WHAT YOU HAVE TO DO: In the rows, swap "Remote File Include" for "Remote File Inclusion" in the lines from the line with "## Remote File Include" through the end of the rows. Give back only those lines, with nothing else changed.

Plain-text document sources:
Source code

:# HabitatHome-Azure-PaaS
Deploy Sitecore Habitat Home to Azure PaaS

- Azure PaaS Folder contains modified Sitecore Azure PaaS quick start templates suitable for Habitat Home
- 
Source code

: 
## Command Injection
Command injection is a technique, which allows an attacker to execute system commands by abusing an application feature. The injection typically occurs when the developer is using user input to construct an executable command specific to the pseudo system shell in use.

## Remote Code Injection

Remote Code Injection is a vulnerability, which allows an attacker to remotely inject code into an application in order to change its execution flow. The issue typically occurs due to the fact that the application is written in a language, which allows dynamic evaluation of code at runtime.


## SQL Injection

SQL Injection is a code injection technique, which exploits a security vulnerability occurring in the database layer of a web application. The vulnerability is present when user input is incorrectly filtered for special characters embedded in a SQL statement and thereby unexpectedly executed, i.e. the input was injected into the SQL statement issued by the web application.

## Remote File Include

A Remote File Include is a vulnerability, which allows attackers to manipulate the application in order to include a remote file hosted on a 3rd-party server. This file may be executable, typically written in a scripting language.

PROBLEM SOLUTION:
## Remote File Inclusion

A Remote File Inclusion is a vulnerability, which allows attackers to manipulate the application in order to include a remote file hosted on a 3rd-party server. This file may be executable, typically written in a scripting language.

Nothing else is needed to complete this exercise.